Description is an important part of writing. It’s what allows the reader to see what you see. It enables them to imagine the setting and the characters. Done well, description will bring a narrative to life, making it a vivid and immersive experience. Done poorly, it can leave a good story to fall flat on its face.
There is no set rule on how much description should be included. The answer varies from person to person and is influenced heavily by the style and genre of the text. One idea that is gaining popularity, is that large blocks of descriptive text should be avoided (or at least used with caution). Simply dumping a long-winded paragraph of pure description on your readers can bore them, or cause them to become distanced from the characters or action.
A better approach is to weave your description into your action and general narrative. Rather than putting your character on pause so that he might describe the building he is about to enter, consider having him note its features as he walks past, or interacts with them. We’ll call these “Passive Descriptions” and “Active Descriptions”.
A passive description is exactly that; passive. It’s where the characters and action take a back seat for a moment, to allow time for the scene to be laid out. Imagine if your story were a film.
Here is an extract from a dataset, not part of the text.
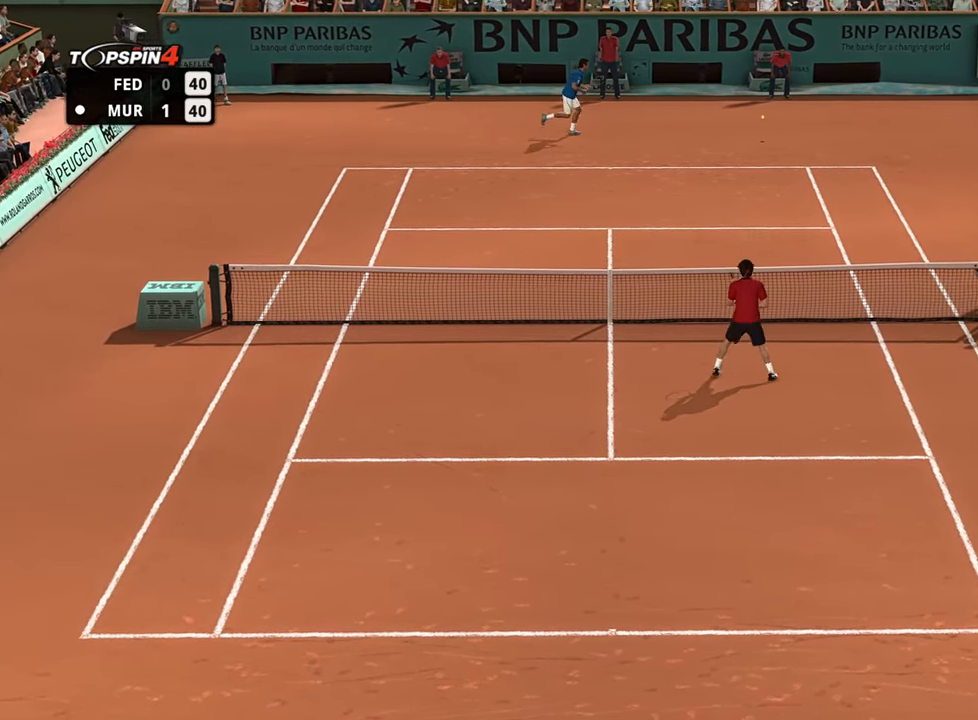
{"buttons": [], "left_stick": "center", "right_stick": "center", "events": [[350, "CROSS", "down"], [467, "CROSS", "up"]]}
The passive description is one of those big panoramic shots that shows the whole area, but not the main characters. This can be useful in setting a scene, but it also breaks the flow of your narrative.
This technique is not inherently bad, and indeed, there are times you can use it to your advantage; either to slow down the pace, or draw attention to a particular detail. However, if you are in the midst of a high tension scene, a big panorama isn’t going to amuse your readers. In fact, they might just skip over the description to get back to the action.
Here is an example of a very basic scene, written using a passive description.
The office had polished wooden floors, with a heavy carpet placed precisely in the centre. On the carpet sat a mahogany desk, and on the desk was a laptop, some notebooks a pen and a lamp. Behind the desk stood a leather desk chair. The wallpaper was forget-me-not blue, the same color as the lampshade. On the west and south walls were wide windows, framed by heavy floor length drapes. Against the east wall stood a large bookcase, laden with leather bound tomes.
It’s not very interesting is it? Sure, you can see the room, you could probably even draw a floor plan, if I asked you to. But do you care? I doubt it.
The active description is less obvious than the Passive one. Rather than outlining the details of the setting, it focuses on the action and incorporates those details by way of concrete markers. (Concrete markers are descriptions that make use of all five senses, including smells, sounds, textures and tastes, rather than just what is visible.)
As an example, I have taken the same scene as above, but this time each describing factor is tied to one of the character’s actions. You, the reader, learn about the space he is in as he interacts with it.
John entered the office in a hurry, rounding the desk that stood in the centre. He pushed the leather chair aside, shoving it when it’s wheels dug into the thick pile of the rug. Ignoring the laptop, he scratched through the notebooks, dislodging a pen that threatened to roll onto the floor. Glancing at the window, he saw a view of the setting sun. John crossed the room to yank closed the heavy drapes, then did the same to the window behind the desk. He flicked on the lamp, its shade the same color as the forget-me-not wallpaper, and snatched up a notebook. He rifled through its pages before tossing it back with the others. John left the desk and went to the large bookcase that stood against the side wall. He scanned the spines of the books, running his thumb across the smooth leather of the tomes.
Did you notice a difference in reading the revised scene? This description shows the exact same room, but we are no longer just looking at a static image. All the same details are there, but the story doesn’t stop in order to show them to us. Instead, the reader is engaged in the events of the story, whilst also given the opportunity to build the image of the surroundings in their mind by adding key details such as colors and textures as they come up.